Pistachio nuts without the shells wouldn't be the same

Sorry Forrest, life is more like a bag of pistachio nuts: it's the work involved that gives the reward its worth.
    Sadly, a lot of Baby Boomers are reaching a different conclusion, especially when it comes to instructing their children.  I was watching the UConn Huskies the other night when the game broke for a commercial.  On the screen appeared a group of happy kids sledding down a hill.
    When they get to the bottom they gleefully ask, "Mommy, can we go again?"
    "Okay, let's go," she smiles and loads the newfangled sleds into the back of her BMW station wagon so she can DRIVE THEM BACK TO THE TOP OF THE HILL.   And upward they go.
    The message is supposed to be that for a fair piece north of $50,000, you can buy a car that's great in the snow.  But, even if unintentionally, it emblemizes the increasingly- held notion only results matter – that as long as you get to ride down the hill there is no value in climbing up.
    I don't think I've met a kid who builds model airplanes anymore.  It's kind of a shame really – even a blotchedly-painted, glue-smeared P-47 with a misaligned wing and a broken wheel will be remembered longer than a shiny new one from ToysR'Us.
    Presumably, the BMW advertisement is tongue-in-cheek.  Someone who is going to spend 50 grand on a station wagon ought to have a sense of humor.  But the notion  of shortcuts and finding ways to beat the system may be one of the lasting legacies of the Boomer generation.
    You can see it in the way kids learn and play.  Educationally, a huge aftermarket thrives on parents wishes to enhance their children's test scores.  The Stanley Kaplan SAT course, for example, claims to bolster scores and the evidence is that it does help a little bit.  It works by teaching kids how to spot patterns in questions and answers – it doesn't teach math but rather how the examiners design questions involving numbers.   It's all about the score.
    In Connecticut, we're all hot to improve the mastery test scores in elementary schools.  There is some merit as a measure in this, and also to show which school districts are failing completely.
    But it doesn't  tell us much about the way kids are learning how to learn, just that they are being trained to do better on these tests.
    Video games are a common pastime with youngsters in the nineties, especially boys.  The most popular of these are role-playing games, like Tomb Raider, Zelda and Riven.  The way these work, the player has to circumvent progressively more difficult obstacles and defeat evil villains to win.  It actually takes a fair amount of persistence.
    Sometimes, for instance, the player has to figure out that to open Door A, Door C has to have been opened and closed and Door B has to be left open while pushing Button 4.  Or to defeat Zorg the evil blob, only one of the player's 25 different weapons will prove effective.
    It might be better if kids applied this kind of dedication to their spelling or even learning the crossover dribble, but at least it's something.  Or at least it would be if these electronic gamesters hadn't been trained to go right to the "cheat sheets." which are available.
    In the computer store, right next to the games themselves will be shelves of books which, for a mere $19.95 will tell you step-by-step how to skip your way through the adventure.  You can also get this stuff on the Internet, often for free.  Here's an example from a shortcut guide to the game Riven (and this is early in the game before it gets really hard!):

"Turn around to exit the cave, but before you do, throw the lever to the left of the door, which raises the grate blocking another gate, then push the button to the right twice to rotate the room two more times. Enter the Gate Room and go through the open door to the left. Turn around and throw the lever to the left of the doorway then push the rotate button to the right twice, like before."

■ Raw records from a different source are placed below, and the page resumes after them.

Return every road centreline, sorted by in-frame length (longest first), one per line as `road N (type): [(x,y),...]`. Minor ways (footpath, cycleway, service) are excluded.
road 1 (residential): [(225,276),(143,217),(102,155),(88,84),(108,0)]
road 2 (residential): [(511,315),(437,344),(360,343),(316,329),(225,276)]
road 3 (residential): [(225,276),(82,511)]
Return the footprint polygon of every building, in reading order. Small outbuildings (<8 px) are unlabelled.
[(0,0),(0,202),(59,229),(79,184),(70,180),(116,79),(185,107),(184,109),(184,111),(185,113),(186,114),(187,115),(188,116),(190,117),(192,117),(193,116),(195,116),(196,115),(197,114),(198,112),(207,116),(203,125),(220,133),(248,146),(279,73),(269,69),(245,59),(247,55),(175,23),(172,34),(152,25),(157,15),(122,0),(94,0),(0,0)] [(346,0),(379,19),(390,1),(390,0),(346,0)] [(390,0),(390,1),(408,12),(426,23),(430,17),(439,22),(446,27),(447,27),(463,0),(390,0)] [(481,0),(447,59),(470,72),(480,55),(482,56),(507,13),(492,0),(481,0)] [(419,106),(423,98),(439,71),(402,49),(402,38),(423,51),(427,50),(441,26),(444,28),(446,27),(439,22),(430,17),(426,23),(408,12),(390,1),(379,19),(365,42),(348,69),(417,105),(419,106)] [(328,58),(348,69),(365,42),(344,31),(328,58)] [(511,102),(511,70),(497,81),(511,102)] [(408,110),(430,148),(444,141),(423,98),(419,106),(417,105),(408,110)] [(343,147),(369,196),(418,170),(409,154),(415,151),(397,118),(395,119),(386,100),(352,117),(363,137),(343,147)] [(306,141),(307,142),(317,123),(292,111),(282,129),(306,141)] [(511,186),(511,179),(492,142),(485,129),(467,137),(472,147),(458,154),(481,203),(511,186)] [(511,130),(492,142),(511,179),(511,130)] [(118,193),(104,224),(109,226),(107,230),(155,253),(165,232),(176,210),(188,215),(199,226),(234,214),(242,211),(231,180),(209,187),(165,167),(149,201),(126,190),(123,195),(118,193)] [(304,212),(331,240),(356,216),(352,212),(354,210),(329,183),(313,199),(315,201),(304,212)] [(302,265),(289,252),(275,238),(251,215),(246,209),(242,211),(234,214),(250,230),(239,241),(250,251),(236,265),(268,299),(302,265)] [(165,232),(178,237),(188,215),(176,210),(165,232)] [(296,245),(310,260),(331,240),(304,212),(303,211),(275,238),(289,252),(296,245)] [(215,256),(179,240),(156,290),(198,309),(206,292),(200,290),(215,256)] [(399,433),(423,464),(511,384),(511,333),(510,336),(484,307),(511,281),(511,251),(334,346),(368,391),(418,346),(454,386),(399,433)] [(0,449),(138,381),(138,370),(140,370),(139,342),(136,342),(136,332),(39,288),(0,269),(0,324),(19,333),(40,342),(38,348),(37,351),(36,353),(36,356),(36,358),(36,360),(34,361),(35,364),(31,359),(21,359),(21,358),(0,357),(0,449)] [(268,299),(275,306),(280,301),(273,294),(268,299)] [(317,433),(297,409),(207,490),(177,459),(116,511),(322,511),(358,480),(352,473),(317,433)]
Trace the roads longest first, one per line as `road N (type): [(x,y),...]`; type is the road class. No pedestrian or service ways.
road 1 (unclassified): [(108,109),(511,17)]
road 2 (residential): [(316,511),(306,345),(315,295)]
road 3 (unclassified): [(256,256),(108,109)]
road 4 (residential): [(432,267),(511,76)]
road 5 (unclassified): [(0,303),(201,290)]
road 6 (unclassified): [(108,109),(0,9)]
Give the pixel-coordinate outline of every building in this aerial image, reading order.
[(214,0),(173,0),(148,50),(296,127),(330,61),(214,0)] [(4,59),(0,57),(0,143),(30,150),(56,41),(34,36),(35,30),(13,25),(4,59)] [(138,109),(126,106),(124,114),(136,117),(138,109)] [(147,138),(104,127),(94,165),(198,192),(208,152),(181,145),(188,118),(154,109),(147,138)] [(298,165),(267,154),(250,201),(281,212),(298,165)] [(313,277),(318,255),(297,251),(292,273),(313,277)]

    Even if you think video games are the biggest waste of time since "The Love Boat" was canceled,  it does take some doing to figure one of these games out. But if the solution is provided, it's basically a jigsaw puzzle that hasn't been cut up into pieces.  Part of the fun of sledding is dragging yourself back up the hill, even if it doesn't seem like it when you are a kid.
    Of course, every generation thinks the one succeeding them is pampered and overindulged.  Just because there's a TV commercial showing  Mom happily schlepping her kids up the hill doesn't mean we're raising a bunch of spoiled prissies who will lead our nation down the road to ruin.
    But I am going to start to worry if I hear someone ask "How do I get to Carnegie Hall?" and the answer is not "Practice" but "Have your mother drive you there."